I was herding sheep before I became a filmmaker. I never went to the area, Big Mountain, on Navajo Nation, Arizona with the intention of making a film ([I was] trying hard not to be like my father at this point). I went as a sheepherder, working in solidarity with Native American elders who are still trying to defend their homelands against resource extraction. Two years in, Danny Blackgoat, an elder of the community turned to me and asked me if I wanted to make a film. I couldn’t say no. I was at art school at the time and I had access to a Canon 6D and shot the film. He made me a filmmaker.

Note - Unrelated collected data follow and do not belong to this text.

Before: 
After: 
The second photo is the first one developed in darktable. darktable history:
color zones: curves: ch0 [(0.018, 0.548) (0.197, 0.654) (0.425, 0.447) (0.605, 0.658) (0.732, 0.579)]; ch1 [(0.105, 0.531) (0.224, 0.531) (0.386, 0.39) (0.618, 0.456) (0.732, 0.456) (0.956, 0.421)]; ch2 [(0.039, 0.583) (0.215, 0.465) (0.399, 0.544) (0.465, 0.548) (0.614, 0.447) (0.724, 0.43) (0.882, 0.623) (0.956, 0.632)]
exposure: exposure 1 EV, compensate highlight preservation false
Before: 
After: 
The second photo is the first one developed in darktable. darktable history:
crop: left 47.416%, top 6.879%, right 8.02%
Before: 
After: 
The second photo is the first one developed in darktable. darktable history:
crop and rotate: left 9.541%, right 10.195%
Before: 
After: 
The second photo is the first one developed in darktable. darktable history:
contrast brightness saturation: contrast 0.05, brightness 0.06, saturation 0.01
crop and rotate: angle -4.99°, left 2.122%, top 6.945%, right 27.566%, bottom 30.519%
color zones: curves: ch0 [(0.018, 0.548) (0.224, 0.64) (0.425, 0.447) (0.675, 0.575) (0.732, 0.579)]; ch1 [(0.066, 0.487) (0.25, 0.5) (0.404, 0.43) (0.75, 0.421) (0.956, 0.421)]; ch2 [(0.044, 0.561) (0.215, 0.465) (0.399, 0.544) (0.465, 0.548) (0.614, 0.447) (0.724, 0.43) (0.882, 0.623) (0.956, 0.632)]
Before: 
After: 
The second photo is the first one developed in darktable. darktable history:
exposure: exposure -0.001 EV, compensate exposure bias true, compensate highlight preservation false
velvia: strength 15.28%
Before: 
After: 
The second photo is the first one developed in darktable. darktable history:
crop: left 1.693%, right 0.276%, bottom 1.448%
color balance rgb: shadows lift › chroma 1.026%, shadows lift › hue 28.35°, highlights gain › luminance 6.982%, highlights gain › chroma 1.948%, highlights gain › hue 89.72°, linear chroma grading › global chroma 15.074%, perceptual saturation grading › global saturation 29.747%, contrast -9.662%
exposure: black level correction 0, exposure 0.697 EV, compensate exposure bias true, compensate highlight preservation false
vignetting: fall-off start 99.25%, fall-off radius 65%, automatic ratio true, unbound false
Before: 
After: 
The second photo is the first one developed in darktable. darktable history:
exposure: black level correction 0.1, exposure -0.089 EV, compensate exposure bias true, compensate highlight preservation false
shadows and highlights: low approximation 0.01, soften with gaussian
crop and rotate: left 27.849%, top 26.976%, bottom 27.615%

As for now, it would be romantic to say that I live and breathe each project. Balancing commercials with personal work with photography, I live projects without necessarily breathing them also. Call it a work-life balance.
Camille Summers-Valli photography
Your new video art installation, Swim Hunt Run, interrogates the broken connection between humans and nature, and our doomed attempts to rebuild it. What inspired the idea for the film, and can you tell us a bit about how you brought the concept to life and how it will work as an immersive installation?
The broken connection between humans and nature is one of my biggest creative influences, really. I guess it goes back to my childhood in Nepal where I witnessed the rapid westernisation of remote areas. It acutely highlighted the difficulty we have as humans in accepting the natural world as something we are part of. This idea is a critical part of my personal practice.
I had been to Alaska before, and it was one of those places that had really burnt itself into my imagination. Max Pivner, my DOP, told me to stop searching for flights to Alaska and to actually book one. So we went there last summer without much of a plan; we had a shot list, we had a bunch of 35mm film stock left over from a commercial, we had a camera… and off we went.
As far as the exhibition, I come from a background in video art so I really like to consider the way something is seen. The work has already been exhibited in a beautiful space in Lisbon, on two 6m screens which you can get rather lost in. Niel Johnson did an amazing job on the sound, so the room trembles as a polar bear plunges into the water. It’s an attempt to be visceral with film. Hopefully, London will be next for a screening.
Gucci + Dazed Beauty, Growing Pains
What else are you working on at the moment?
Project number one: how to do lockdown in winter in Berlin while staying sane.
Number two: a short film, or video art piece (I don’t know how to label my films) written with Edie Campbell.
Number three: a book of postcards that Max and I took during the process of making Swim Hunt Run.